[[ Records shown, beginning ]]
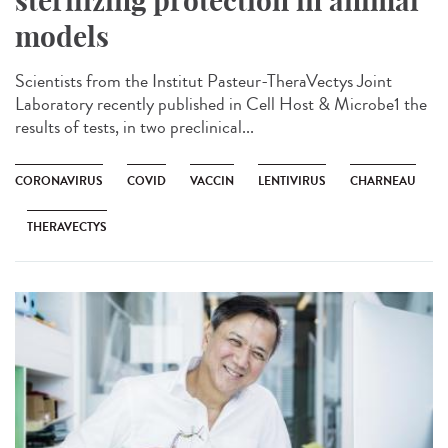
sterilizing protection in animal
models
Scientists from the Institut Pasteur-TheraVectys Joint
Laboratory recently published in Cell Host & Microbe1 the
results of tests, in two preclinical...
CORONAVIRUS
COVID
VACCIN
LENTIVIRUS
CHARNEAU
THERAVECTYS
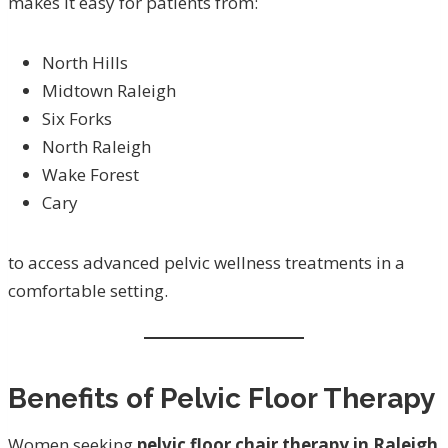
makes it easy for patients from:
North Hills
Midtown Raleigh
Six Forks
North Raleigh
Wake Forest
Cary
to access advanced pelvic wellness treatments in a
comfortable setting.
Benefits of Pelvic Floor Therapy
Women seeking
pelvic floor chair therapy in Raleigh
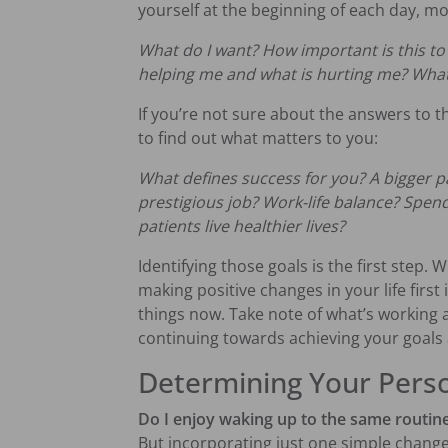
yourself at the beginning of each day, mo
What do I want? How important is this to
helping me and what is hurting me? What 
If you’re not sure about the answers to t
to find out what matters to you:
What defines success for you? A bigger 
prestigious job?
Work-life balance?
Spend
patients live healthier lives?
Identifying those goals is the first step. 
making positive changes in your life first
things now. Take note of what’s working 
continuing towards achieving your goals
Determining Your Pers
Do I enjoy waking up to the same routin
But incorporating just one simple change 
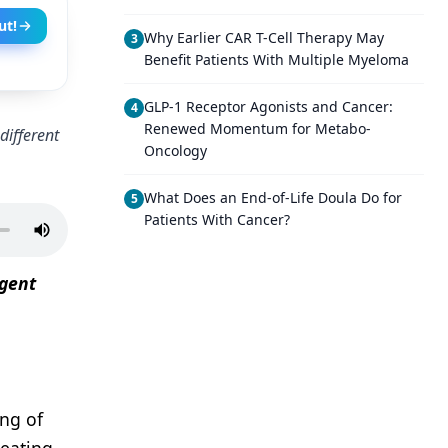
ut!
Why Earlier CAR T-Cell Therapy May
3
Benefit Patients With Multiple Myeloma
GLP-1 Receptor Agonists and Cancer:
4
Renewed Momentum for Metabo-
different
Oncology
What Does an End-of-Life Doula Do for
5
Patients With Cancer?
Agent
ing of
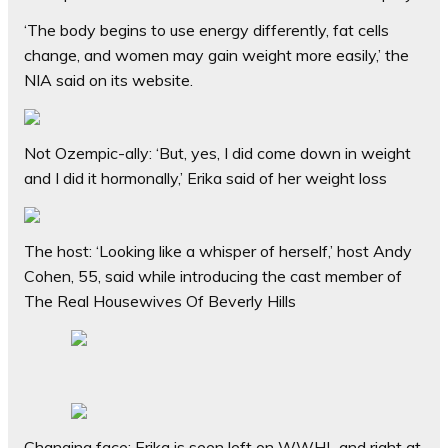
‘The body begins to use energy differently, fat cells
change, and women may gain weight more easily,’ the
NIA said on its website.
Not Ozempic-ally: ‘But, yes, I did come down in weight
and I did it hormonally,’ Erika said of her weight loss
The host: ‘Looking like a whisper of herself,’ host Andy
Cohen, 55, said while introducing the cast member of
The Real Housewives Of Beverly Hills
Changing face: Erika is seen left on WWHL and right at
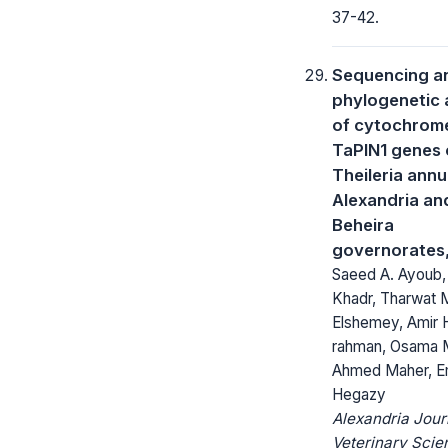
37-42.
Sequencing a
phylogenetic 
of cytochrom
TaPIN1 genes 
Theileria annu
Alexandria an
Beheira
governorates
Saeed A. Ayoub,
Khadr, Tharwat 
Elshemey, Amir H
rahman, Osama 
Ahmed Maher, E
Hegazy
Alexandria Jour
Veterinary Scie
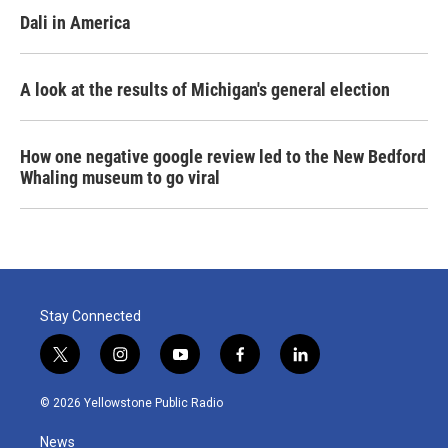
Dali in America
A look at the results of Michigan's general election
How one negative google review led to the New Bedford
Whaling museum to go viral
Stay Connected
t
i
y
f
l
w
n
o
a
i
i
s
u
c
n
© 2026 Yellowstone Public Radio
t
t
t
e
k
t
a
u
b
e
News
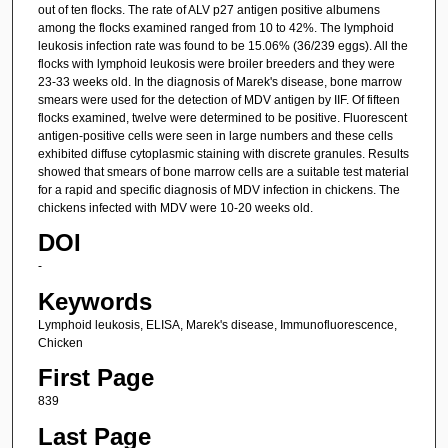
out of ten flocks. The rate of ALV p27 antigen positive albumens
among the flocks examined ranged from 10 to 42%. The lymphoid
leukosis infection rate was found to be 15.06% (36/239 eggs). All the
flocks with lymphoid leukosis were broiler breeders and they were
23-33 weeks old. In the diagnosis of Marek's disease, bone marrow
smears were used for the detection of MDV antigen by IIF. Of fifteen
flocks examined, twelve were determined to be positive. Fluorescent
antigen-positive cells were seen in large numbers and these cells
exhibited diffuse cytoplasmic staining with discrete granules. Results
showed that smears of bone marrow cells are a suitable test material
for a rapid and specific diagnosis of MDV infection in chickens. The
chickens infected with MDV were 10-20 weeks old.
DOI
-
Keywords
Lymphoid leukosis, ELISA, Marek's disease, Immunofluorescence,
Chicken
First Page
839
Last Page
[[ Records shown, end ]]
Pictures aside, reproduce the listing above exactly.

Task solution.
sterilizing protection in animal
models
Scientists from the Institut Pasteur-TheraVectys Joint
Laboratory recently published in Cell Host & Microbe1 the
results of tests, in two preclinical...
CORONAVIRUS
COVID
VACCIN
LENTIVIRUS
CHARNEAU
THERAVECTYS
makes it easy for patients from:
North Hills
Midtown Raleigh
Six Forks
North Raleigh
Wake Forest
Cary
to access advanced pelvic wellness treatments in a
comfortable setting.
Benefits of Pelvic Floor Therapy
Women seeking
pelvic floor chair therapy in Raleigh
yourself at the beginning of each day, mo
What do I want? How important is this to
helping me and what is hurting me? What 
If you’re not sure about the answers to t
to find out what matters to you:
What defines success for you? A bigger 
prestigious job?
Work-life balance?
Spend
patients live healthier lives?
Identifying those goals is the first step. 
making positive changes in your life first
things now. Take note of what’s working 
continuing towards achieving your goals
Determining Your Pers
Do I enjoy waking up to the same routin
But incorporating just one simple change 
ut!
Why Earlier CAR T-Cell Therapy May
3
Benefit Patients With Multiple Myeloma
GLP-1 Receptor Agonists and Cancer:
4
Renewed Momentum for Metabo-
different
Oncology
What Does an End-of-Life Doula Do for
5
Patients With Cancer?
Agent
ing of
‘The body begins to use energy differently, fat cells
change, and women may gain weight more easily,’ the
NIA said on its website.
Not Ozempic-ally: ‘But, yes, I did come down in weight
and I did it hormonally,’ Erika said of her weight loss
The host: ‘Looking like a whisper of herself,’ host Andy
Cohen, 55, said while introducing the cast member of
The Real Housewives Of Beverly Hills
Changing face: Erika is seen left on WWHL and right at
37-42.
Sequencing a
phylogenetic 
of cytochrom
TaPIN1 genes 
Theileria annu
Alexandria an
Beheira
governorates
Saeed A. Ayoub,
Khadr, Tharwat 
Elshemey, Amir H
rahman, Osama 
Ahmed Maher, E
Hegazy
Alexandria Jour
Veterinary Scie
Dali in America
A look at the results of Michigan's general election
How one negative google review led to the New Bedford
Whaling museum to go viral
Stay Connected
t
i
y
f
l
w
n
o
a
i
i
s
u
c
n
© 2026 Yellowstone Public Radio
t
t
t
e
k
t
a
u
b
e
News
out of ten flocks. The rate of ALV p27 antigen positive albumens
among the flocks examined ranged from 10 to 42%. The lymphoid
leukosis infection rate was found to be 15.06% (36/239 eggs). All the
flocks with lymphoid leukosis were broiler breeders and they were
23-33 weeks old. In the diagnosis of Marek's disease, bone marrow
smears were used for the detection of MDV antigen by IIF. Of fifteen
flocks examined, twelve were determined to be positive. Fluorescent
antigen-positive cells were seen in large numbers and these cells
exhibited diffuse cytoplasmic staining with discrete granules. Results
showed that smears of bone marrow cells are a suitable test material
for a rapid and specific diagnosis of MDV infection in chickens. The
chickens infected with MDV were 10-20 weeks old.
DOI
-
Keywords
Lymphoid leukosis, ELISA, Marek's disease, Immunofluorescence,
Chicken
First Page
839
Last Page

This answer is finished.